REQUIREMENT
Can you print the text of every item below line for line, without changing a single character?

[Transcribed page contents]
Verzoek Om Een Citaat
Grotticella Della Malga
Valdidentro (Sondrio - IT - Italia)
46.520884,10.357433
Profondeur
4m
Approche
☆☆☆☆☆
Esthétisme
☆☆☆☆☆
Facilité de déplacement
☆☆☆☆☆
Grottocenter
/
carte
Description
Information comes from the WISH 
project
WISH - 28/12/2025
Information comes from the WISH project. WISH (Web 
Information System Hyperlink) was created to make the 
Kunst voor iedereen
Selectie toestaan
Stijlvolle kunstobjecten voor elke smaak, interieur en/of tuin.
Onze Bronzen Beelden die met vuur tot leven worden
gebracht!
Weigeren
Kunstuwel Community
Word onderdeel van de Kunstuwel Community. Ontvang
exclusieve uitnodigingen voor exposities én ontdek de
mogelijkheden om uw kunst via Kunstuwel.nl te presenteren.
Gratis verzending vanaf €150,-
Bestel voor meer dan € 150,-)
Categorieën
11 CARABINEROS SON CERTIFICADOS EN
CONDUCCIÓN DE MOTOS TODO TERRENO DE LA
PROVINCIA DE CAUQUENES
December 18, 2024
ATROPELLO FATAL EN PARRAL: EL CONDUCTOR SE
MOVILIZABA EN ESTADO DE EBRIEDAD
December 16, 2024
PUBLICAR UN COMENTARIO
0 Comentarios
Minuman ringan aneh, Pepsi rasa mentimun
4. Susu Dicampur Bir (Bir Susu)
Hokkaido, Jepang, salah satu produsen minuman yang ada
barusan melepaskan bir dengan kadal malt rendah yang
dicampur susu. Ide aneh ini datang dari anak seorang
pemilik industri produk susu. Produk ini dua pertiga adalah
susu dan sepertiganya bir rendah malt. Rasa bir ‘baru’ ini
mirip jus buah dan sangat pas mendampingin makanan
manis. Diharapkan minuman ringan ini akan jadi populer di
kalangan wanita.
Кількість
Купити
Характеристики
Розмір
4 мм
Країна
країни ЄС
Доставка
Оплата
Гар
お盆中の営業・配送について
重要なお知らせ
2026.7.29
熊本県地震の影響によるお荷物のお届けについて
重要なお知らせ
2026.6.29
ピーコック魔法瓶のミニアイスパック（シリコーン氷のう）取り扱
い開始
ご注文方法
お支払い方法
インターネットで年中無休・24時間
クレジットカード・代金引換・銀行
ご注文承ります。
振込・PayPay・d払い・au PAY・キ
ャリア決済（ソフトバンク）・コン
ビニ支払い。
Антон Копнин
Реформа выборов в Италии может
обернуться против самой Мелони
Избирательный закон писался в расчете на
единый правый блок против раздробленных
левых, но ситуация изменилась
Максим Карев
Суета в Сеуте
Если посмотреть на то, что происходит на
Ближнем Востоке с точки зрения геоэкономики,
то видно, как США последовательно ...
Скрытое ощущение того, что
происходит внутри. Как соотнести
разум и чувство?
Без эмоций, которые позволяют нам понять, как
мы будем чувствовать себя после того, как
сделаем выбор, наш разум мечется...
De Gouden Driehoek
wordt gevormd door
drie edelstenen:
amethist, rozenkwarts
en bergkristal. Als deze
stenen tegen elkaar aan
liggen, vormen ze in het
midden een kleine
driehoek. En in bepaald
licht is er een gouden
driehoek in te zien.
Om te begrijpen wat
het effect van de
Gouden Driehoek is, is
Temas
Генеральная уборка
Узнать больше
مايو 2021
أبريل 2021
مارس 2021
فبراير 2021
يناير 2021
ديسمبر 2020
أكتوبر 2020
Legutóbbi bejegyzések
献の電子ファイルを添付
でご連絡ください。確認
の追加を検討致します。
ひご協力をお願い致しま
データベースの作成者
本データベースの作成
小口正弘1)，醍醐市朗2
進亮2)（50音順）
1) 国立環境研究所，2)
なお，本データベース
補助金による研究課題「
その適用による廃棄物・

RESULT FOR THIS TASK
Verzoek Om Een Citaat
Grotticella Della Malga
Valdidentro (Sondrio - IT - Italia)
46.520884,10.357433
Profondeur
4m
Approche
☆☆☆☆☆
Esthétisme
☆☆☆☆☆
Facilité de déplacement
☆☆☆☆☆
Grottocenter
/
carte
Description
Information comes from the WISH 
project
WISH - 28/12/2025
Information comes from the WISH project. WISH (Web 
Information System Hyperlink) was created to make the 
Kunst voor iedereen
Selectie toestaan
Stijlvolle kunstobjecten voor elke smaak, interieur en/of tuin.
Onze Bronzen Beelden die met vuur tot leven worden
gebracht!
Weigeren
Kunstuwel Community
Word onderdeel van de Kunstuwel Community. Ontvang
exclusieve uitnodigingen voor exposities én ontdek de
mogelijkheden om uw kunst via Kunstuwel.nl te presenteren.
Gratis verzending vanaf €150,-
Bestel voor meer dan € 150,-)
Categorieën
11 CARABINEROS SON CERTIFICADOS EN
CONDUCCIÓN DE MOTOS TODO TERRENO DE LA
PROVINCIA DE CAUQUENES
December 18, 2024
ATROPELLO FATAL EN PARRAL: EL CONDUCTOR SE
MOVILIZABA EN ESTADO DE EBRIEDAD
December 16, 2024
PUBLICAR UN COMENTARIO
0 Comentarios
Minuman ringan aneh, Pepsi rasa mentimun
4. Susu Dicampur Bir (Bir Susu)
Hokkaido, Jepang, salah satu produsen minuman yang ada
barusan melepaskan bir dengan kadal malt rendah yang
dicampur susu. Ide aneh ini datang dari anak seorang
pemilik industri produk susu. Produk ini dua pertiga adalah
susu dan sepertiganya bir rendah malt. Rasa bir ‘baru’ ini
mirip jus buah dan sangat pas mendampingin makanan
manis. Diharapkan minuman ringan ini akan jadi populer di
kalangan wanita.
Кількість
Купити
Характеристики
Розмір
4 мм
Країна
країни ЄС
Доставка
Оплата
Гар
お盆中の営業・配送について
重要なお知らせ
2026.7.29
熊本県地震の影響によるお荷物のお届けについて
重要なお知らせ
2026.6.29
ピーコック魔法瓶のミニアイスパック（シリコーン氷のう）取り扱
い開始
ご注文方法
お支払い方法
インターネットで年中無休・24時間
クレジットカード・代金引換・銀行
ご注文承ります。
振込・PayPay・d払い・au PAY・キ
ャリア決済（ソフトバンク）・コン
ビニ支払い。
Антон Копнин
Реформа выборов в Италии может
обернуться против самой Мелони
Избирательный закон писался в расчете на
единый правый блок против раздробленных
левых, но ситуация изменилась
Максим Карев
Суета в Сеуте
Если посмотреть на то, что происходит на
Ближнем Востоке с точки зрения геоэкономики,
то видно, как США последовательно ...
Скрытое ощущение того, что
происходит внутри. Как соотнести
разум и чувство?
Без эмоций, которые позволяют нам понять, как
мы будем чувствовать себя после того, как
сделаем выбор, наш разум мечется...
De Gouden Driehoek
wordt gevormd door
drie edelstenen:
amethist, rozenkwarts
en bergkristal. Als deze
stenen tegen elkaar aan
liggen, vormen ze in het
midden een kleine
driehoek. En in bepaald
licht is er een gouden
driehoek in te zien.
Om te begrijpen wat
het effect van de
Gouden Driehoek is, is
Temas
Генеральная уборка
Узнать больше
مايو 2021
أبريل 2021
مارس 2021
فبراير 2021
يناير 2021
ديسمبر 2020
أكتوبر 2020
Legutóbbi bejegyzések
献の電子ファイルを添付
でご連絡ください。確認
の追加を検討致します。
ひご協力をお願い致しま
データベースの作成者
本データベースの作成
小口正弘1)，醍醐市朗2
進亮2)（50音順）
1) 国立環境研究所，2)
なお，本データベース
補助金による研究課題「
その適用による廃棄物・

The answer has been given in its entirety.